* _What you have to do_
For every line below, restate it exactly and drop the images.

++++ Listed records

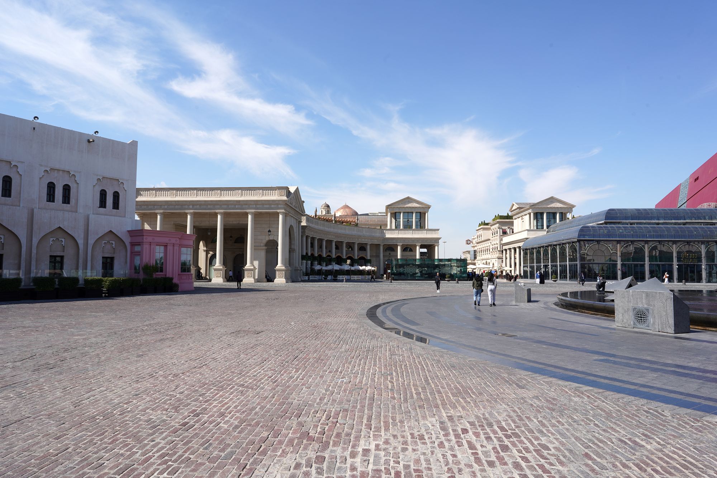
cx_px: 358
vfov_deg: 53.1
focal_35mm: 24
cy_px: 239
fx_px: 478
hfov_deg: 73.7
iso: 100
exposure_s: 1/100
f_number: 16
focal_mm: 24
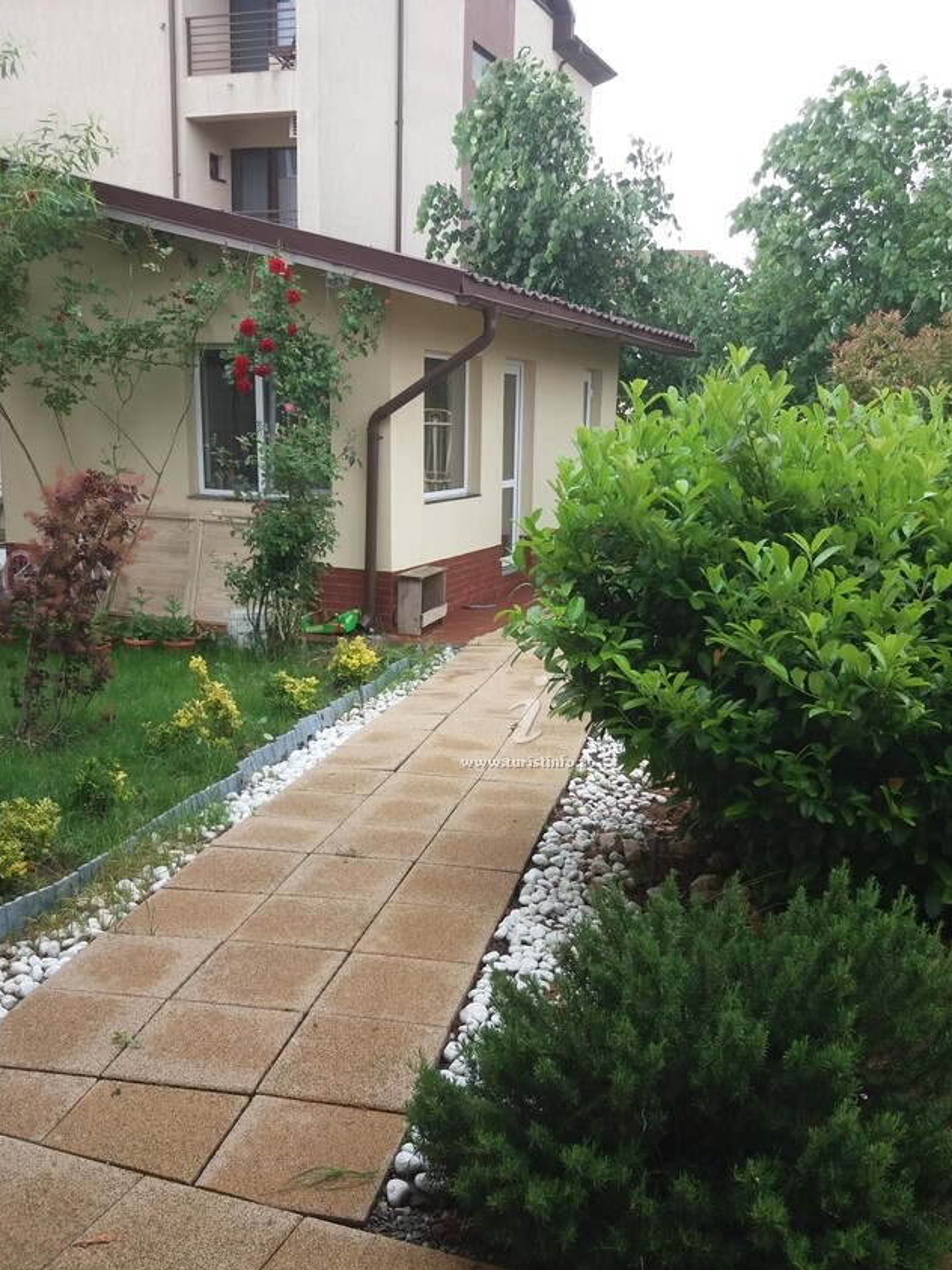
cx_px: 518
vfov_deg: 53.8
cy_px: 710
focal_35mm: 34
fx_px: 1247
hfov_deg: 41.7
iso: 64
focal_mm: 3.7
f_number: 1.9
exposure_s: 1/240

++++++++

* _Result_
cx_px: 358
vfov_deg: 53.1
focal_35mm: 24
cy_px: 239
fx_px: 478
hfov_deg: 73.7
iso: 100
exposure_s: 1/100
f_number: 16
focal_mm: 24
cx_px: 518
vfov_deg: 53.8
cy_px: 710
focal_35mm: 34
fx_px: 1247
hfov_deg: 41.7
iso: 64
focal_mm: 3.7
f_number: 1.9
exposure_s: 1/240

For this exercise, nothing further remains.